The Turning (2013)

The Turning

A collection of short films marking the turning points in interconnected lives, The Turning is a dark celebration of Australia and its frustrated people.


by Mark Wilshin

The Turning

CAUTION: Here be spoilers

A celebration of Australian talent both in front of and behind the camera, The Turning is an anthology of shorts based on the bestselling collection of interlinked short stories by Tim Winton. With not only a stellar cast of Cate Blanchett, Rose Byrne, Miranda Otto and Hugo Weaving (among others), but also an impressive roster of directors including Warwick Thornton, Mia Wasikowska and David Wenham, The Turning is a kaleidoscope of dirt tracks, suburban estates and poignant moments of teenage indecision. And while its theatrical release has been cut down from its full 17 chapters and a three-hour running time, there’s still something undeniably Australian about The Turning, as each episode marks a turning point in the life of its protagonist against a unique background of father-and-son relationships, adolescence, Christianity and guilt.

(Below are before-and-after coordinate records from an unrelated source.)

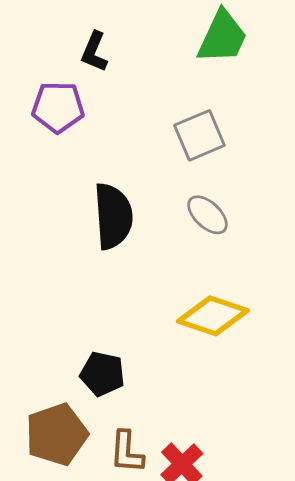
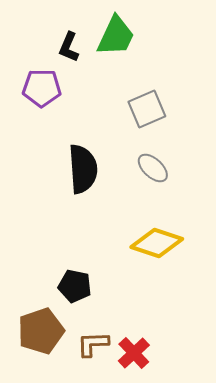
green trapezoid: (222, 37) -> (116, 36), moved
brown L-shape: (127, 452) -> (93, 344), turned 84

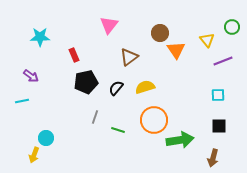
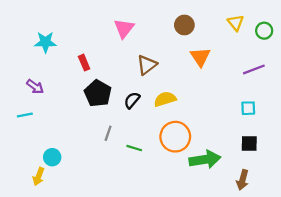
brown circle: (160, 33) -> (184, 25), moved
yellow triangle: (207, 40) -> (236, 23), moved
black pentagon: (86, 82) -> (98, 93), turned -30

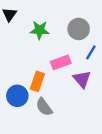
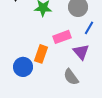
gray semicircle: (44, 107) -> (71, 77), moved

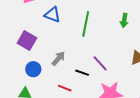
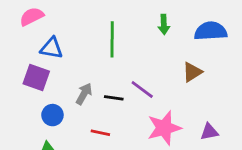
blue triangle: (52, 15) -> (52, 48), moved
black line: (82, 73) -> (114, 98), moved

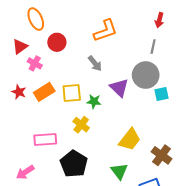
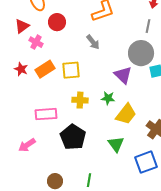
purple triangle: (119, 88) -> (123, 75), moved
green star: (94, 101) -> (108, 98), moved
yellow cross: (81, 125) -> (80, 100), turned -35

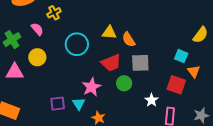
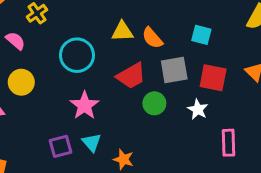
cyan square: (181, 56) -> (201, 35), moved
red square: (176, 85) -> (213, 78), moved
pink star: (92, 87) -> (85, 106), moved
white star: (152, 100) -> (198, 109), moved

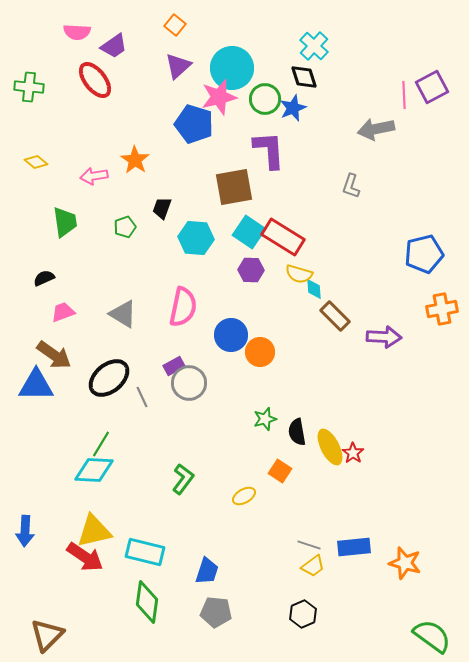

Reunion. It’s Christmas Day and Vic Lang (Richard Roxburgh) and his wife Gail (Cate Blanchett) are getting ready for his mother Carol’s visit. But when Carol suggests visiting a neglected relative and she and Gail end up taking a dip in someone else’s pool, Gail experiences a lightness she’s not felt since adolescence. Commission. Driving into the outback to find his father Bob (Hugo Weaving), Vic (Josh McConville) is forced to confront the drunk who walked out on him and his mother, just as Bob is forced to give up his hole-in-the-bush life and face the woman he left behind. The Turning. Abused wife Rae (Rose Byrne) meets Sherry (Miranda Otto) in the trailer-park launderette, and after giving up darts night to get to know her and her husband better, she discovers they’re Christians. As she’s raped by husband Max (Matt Nable), she prays to her snow-storm Jesus and finds a moment of burning release. Sand. Aborigine boy Rank (Jakory Blanco) spends the day at the beach with his brother Max (Jarli-Russell Blanco) while their dad and his mates are fishing. But when Max digs a cove in a sand bank and tries to collapse the dune on top of Rank, it’s clear their relationship won’t ever be the same again.

Opening with an animation short set to TS Eliot’s Ash Wednesday, The Turning foregrounds the metaphor of sand. It’s an image that recurs in the titles that slowly disintegrate as if blown by desert winds, as well as the strikingly lyrical scene in which the two brothers are rained on with sand in a dark, blue, extra-diegetic space. It’s a metaphor however that remains elusive, never explained but that hints at the passage of time, the winds of change and the erosion of past lives. And just as the character of Vic Lang reappears time and again, in different shorts and played by different actors, so too does the spectre of alcoholism. After Marieka Walsh’s Ash Wednesday Lang’s opening line sets the pace – “Is it too early for a drink?” It’s a spectre that haunts all the characters in The Turning one way or another – as Gail knocks back a sneaky, nervous glass of wine or as Vic’s father Bob becomes the community’s linchpin thanks to his unholy “clean” status.

What makes The Turning all the more interesting though is the portrait that emerges – at once of a boy’s life story told in kaleidoscope and an unwitting portrait of Australia, in all its beauty and grime. There’s Mia Wasikowska’s section Long, Clear View – a playful look at the awkwardness and isolation of adolescence, but the strongest sequences are Warwick Thornton’s atmospheric Big World – a beautiful if claustrophobic world of self-destructive adolescent loyalty (narrated by Tim Winton) and Justin Kurzel’s Boner McPharlin’s Moll – an almost documentary roster of talking heads, describing in glorious Aussie fashion the impact on their lives of one unseen man.

There are some great performances from The Turning‘s illustrious cast – particularly from Cate Blanchett and Hugo Weaving – and it’s a great opportunity for would-be actor-directors to cut their teeth on making a film. But despite the problems inherent to the anthology film (changing characters, changing tone, changing ideas) The Turning really works – creating a life, a work, an atmosphere out of unconnected but interconnected stories. More than just a who’s who of Australian talent, The Turning, like Todd Solondz’s groundbreaking Palindromes or Gia Coppola’s more recent Palo Alto, is more than just the sum of its parts. It’s a true and haunting taste of Australia, and this time, as a collection of short films, it’s more than just one man’s vision.